### Stored data

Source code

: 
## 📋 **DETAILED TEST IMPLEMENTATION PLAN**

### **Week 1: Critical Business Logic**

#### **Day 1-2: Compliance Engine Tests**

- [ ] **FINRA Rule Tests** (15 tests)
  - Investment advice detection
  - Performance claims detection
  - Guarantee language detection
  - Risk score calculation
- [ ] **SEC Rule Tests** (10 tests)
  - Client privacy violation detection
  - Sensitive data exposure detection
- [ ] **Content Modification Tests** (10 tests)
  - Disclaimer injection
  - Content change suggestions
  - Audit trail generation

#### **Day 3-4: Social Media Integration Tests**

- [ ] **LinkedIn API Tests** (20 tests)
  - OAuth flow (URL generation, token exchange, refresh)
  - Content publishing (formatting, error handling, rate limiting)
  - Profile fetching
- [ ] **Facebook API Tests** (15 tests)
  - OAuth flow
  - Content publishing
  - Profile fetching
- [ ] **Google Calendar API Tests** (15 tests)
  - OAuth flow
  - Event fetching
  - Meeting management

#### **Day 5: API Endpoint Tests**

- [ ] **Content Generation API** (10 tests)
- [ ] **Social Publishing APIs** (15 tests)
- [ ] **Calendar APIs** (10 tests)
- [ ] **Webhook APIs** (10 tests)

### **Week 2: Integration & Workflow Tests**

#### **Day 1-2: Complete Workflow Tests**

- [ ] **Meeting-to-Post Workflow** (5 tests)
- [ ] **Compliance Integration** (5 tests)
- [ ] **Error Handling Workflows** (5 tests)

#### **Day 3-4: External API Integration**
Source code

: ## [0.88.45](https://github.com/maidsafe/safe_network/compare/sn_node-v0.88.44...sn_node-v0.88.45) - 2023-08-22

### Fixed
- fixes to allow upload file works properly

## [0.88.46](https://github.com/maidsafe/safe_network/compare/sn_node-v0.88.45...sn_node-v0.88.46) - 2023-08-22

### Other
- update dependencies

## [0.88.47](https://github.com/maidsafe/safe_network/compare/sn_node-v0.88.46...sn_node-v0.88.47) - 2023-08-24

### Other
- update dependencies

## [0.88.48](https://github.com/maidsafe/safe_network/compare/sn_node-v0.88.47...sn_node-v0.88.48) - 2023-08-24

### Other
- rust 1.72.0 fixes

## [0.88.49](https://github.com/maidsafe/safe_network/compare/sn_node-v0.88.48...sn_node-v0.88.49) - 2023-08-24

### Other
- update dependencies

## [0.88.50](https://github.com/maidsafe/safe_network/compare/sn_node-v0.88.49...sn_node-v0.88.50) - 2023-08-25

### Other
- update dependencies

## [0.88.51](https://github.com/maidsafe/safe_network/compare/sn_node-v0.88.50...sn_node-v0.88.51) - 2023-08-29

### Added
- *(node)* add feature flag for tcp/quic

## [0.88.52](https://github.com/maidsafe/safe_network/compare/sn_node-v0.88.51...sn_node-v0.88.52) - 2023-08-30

######

> [Your assignment]:
Word for word, restate the lines of the listing above starting at the line with "- [ ] **Error Handling Workflows** (5 tests)" and ending at the line with "- rust 1.72.0 fixes", and nothing outside them.

> [Answer area]:
- [ ] **Error Handling Workflows** (5 tests)

#### **Day 3-4: External API Integration**
Source code

: ## [0.88.45](https://github.com/maidsafe/safe_network/compare/sn_node-v0.88.44...sn_node-v0.88.45) - 2023-08-22

### Fixed
- fixes to allow upload file works properly

## [0.88.46](https://github.com/maidsafe/safe_network/compare/sn_node-v0.88.45...sn_node-v0.88.46) - 2023-08-22

### Other
- update dependencies

## [0.88.47](https://github.com/maidsafe/safe_network/compare/sn_node-v0.88.46...sn_node-v0.88.47) - 2023-08-24

### Other
- update dependencies

## [0.88.48](https://github.com/maidsafe/safe_network/compare/sn_node-v0.88.47...sn_node-v0.88.48) - 2023-08-24

### Other
- rust 1.72.0 fixes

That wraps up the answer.